Grover: AI model to decode unknown parts of human DNA

A team at TU Dresden has developed an AI model that treats human DNA like a language and can thus derive new biological information.

A model of a human DNA strand with the double helix structure.

(Image: Midjourney erstellt durch heise onlilne)

Aug 5, 2024 at 9:00 pm CEST

4 min. read

By

Marie-Claire Koch

Researchers at the Biotechnology Center (BIOTEC) of the Technical University of Dresden have developed a Large Language Model (LLM) with Grover that has been trained with human genetic code. The model treats the information encoded in DNA like a language and learns its rules and relationships in order to derive functional information from the sequences. The study was published in "Nature Machine Intelligence".

The researchers asked themselves why DNA cannot be treated like a language. They then identified the obstacles and removed them. Grover was then trained with a human reference genome. According to Dr. Anna Poetsch, head of the research group at BIOTEC, the resulting model can be used to extract biological meaning from human DNA.

Grover learns the grammar of DNA

"Grover has learned the rules of DNA," explains Dr. Melissa Sanabria, the lead scientist on the project. In terms of the DNA code, this means learning the rules of the sequences, i.e. the order of the nucleotides and their meaning. "Similar to how GPT models learn human languages, Grover has basically learned to speak DNA," explains Sanabria.

Videos by heise

According to the team's findings, Grover can not only predict the sequence of DNA sequences for certain genetic information, but also derive information of biological relevance from the context, such as the start of genes or protein binding sites on the DNA. Grover also learns processes that are considered "epigenetic".
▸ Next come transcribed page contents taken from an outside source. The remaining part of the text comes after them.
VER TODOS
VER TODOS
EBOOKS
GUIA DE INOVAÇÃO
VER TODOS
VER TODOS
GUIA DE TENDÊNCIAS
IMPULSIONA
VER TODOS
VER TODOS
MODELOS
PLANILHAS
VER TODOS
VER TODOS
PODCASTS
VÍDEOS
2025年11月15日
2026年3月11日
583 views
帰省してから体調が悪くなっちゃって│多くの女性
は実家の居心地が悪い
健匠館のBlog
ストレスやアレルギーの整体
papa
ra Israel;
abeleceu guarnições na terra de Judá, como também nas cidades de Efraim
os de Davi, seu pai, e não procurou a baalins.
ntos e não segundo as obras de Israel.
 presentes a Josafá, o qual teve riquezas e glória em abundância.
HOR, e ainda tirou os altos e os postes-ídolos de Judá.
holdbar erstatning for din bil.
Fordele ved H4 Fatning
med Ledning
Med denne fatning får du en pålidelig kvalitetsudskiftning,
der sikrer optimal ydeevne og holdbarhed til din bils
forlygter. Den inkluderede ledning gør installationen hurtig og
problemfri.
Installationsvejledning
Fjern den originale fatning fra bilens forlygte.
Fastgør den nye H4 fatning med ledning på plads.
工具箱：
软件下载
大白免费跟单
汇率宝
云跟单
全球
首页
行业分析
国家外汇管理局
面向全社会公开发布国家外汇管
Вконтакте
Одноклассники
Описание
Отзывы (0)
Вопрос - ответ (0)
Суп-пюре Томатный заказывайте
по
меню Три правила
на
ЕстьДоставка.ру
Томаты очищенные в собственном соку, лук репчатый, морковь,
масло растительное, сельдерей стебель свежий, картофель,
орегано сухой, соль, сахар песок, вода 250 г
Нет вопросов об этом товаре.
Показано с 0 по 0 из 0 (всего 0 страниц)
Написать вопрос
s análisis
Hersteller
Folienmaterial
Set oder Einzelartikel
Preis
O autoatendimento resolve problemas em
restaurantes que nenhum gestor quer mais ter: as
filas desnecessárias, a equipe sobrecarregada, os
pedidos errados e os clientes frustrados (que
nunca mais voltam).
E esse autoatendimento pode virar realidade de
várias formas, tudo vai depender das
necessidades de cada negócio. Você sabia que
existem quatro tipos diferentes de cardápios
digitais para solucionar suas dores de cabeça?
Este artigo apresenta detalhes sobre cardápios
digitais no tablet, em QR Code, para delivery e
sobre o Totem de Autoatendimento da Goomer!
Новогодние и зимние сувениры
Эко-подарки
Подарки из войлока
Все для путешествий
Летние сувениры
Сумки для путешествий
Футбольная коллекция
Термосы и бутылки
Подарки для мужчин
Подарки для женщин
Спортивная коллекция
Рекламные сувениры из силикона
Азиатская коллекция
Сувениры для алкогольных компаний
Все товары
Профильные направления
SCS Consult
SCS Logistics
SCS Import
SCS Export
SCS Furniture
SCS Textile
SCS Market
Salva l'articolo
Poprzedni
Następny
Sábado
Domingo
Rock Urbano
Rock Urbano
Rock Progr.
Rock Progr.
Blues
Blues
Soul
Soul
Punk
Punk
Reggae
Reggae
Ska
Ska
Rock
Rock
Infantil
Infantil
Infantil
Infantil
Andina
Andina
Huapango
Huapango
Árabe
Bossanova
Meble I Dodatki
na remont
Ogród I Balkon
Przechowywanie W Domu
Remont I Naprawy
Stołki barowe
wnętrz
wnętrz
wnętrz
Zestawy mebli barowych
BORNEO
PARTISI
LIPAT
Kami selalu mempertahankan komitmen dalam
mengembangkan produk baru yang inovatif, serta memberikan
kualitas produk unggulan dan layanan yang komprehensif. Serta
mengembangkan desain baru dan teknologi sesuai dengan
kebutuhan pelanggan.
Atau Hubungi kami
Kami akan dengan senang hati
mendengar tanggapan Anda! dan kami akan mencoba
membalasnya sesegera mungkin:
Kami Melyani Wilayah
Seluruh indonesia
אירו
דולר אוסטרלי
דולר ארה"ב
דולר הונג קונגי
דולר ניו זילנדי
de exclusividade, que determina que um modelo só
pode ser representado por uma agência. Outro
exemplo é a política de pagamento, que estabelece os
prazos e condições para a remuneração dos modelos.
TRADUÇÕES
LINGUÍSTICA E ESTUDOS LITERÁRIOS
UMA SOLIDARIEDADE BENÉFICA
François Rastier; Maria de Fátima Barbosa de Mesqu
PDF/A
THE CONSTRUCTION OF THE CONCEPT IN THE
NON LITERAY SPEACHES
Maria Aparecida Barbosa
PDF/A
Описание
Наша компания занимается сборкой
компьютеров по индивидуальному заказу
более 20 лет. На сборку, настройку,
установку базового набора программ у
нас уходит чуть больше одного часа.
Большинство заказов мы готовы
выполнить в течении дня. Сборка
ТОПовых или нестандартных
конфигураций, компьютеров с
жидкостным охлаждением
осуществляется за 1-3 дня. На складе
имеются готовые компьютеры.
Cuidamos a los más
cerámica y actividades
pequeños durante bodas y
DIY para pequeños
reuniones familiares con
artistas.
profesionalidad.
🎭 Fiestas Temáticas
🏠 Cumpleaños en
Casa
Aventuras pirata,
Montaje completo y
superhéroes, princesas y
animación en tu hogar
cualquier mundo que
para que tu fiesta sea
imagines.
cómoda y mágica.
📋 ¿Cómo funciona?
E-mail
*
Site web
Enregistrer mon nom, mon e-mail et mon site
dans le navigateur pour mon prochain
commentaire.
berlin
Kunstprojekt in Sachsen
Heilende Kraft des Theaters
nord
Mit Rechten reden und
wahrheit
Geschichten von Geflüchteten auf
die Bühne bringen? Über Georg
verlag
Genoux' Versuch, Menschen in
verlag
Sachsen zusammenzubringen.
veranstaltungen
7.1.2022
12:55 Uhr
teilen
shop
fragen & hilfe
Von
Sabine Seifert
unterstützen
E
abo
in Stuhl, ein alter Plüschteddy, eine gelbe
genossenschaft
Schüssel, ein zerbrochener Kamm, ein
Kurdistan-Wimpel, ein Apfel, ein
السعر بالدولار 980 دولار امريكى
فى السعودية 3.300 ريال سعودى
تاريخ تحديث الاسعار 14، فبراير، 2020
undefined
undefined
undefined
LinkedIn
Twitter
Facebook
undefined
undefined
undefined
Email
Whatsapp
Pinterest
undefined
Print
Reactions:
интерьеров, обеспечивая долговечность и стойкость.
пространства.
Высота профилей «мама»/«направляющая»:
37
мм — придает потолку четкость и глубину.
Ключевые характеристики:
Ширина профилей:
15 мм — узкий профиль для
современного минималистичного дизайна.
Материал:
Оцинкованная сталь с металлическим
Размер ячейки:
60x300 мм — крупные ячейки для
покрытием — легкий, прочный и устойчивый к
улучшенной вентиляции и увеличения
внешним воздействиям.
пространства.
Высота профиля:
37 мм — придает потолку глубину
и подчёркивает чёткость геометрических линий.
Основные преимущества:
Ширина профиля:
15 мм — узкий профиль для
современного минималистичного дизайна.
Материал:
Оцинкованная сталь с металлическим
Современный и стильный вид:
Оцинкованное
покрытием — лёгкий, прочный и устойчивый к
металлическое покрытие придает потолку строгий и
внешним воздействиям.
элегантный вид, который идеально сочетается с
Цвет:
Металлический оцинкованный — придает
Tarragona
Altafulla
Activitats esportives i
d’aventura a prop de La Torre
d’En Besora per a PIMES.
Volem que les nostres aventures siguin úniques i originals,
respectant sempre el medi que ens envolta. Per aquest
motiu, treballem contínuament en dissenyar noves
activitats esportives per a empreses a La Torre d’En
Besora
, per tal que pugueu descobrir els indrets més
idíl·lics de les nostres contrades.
To train Grover, the team first created a DNA dictionary using byte pair encoding (BPE) –, a tokenization strategy – originally developed for transformer models such as GPT-3, and examined the entire genome for the most common letter combinations. "DNA is similar to language. It consists of four letters that form sequences, and the sequences carry a meaning. However, unlike a language, there is no concept of words," says Poetsch. How a gene codes for a protein was decoded many decades ago, but how the rest of the DNA works has only been deciphered in a rudimentary way.

"DNA has many functions that go beyond protein coding. Some sequences regulate genes, others serve structural purposes, most sequences fulfill several functions simultaneously. At present, we do not understand the significance of most DNA. We seem to have only scratched the surface for the areas outside of genes," explains Poetsch. This means that there are still many unanswered questions about protein-DNA interaction. The findings from Grover are intended to shed light on the subject.

Insights into the creation of the DNA dictionary — An example of tokenization using byte pair encoding (BPE). The words are colored according to token length and displayed in a word cloud with relative weighting of the words according to their frequency. The model is a BERT architecture with 12 transformer blocks (in purple). The output are probabilities for the tokens.

(Image: Poetsch et al.)

The DNA was tokenized step by step, i.e. divided into units at the word level. According to Poetsch, this approach differs from previous attempts. "We started with two letters and searched the DNA again and again to build it up into the most common multi-letter combinations. In this way, we fragmented the DNA into 'words' in around 600 cycles, which enabled Grover to best predict the next sequence," explains Sanabria.

Applying the methods of natural language processing (NLP) and biological tokenizers to DNA sequences of living beings is not new. However, in contrast to similar models, Grover will be limited to human DNA sequences that are composed of tokens.

Many sequences unexplained

The researchers hope that Grover will provide new insights into the diverse, often still poorly understood functions of DNA beyond protein coding. "Only one to two percent of the genome consists of genes, the sequences that code for proteins," says the team. The team wants to use the language model to advance genomics and personalized medicine.

BIOTEC is part of the Center for Molecular and Cellular Bioengineering (CMCB) at TU Dresden. It combines cell biological, biophysical and bioinformatic approaches to conduct cutting-edge research in the field of molecular bioengineering.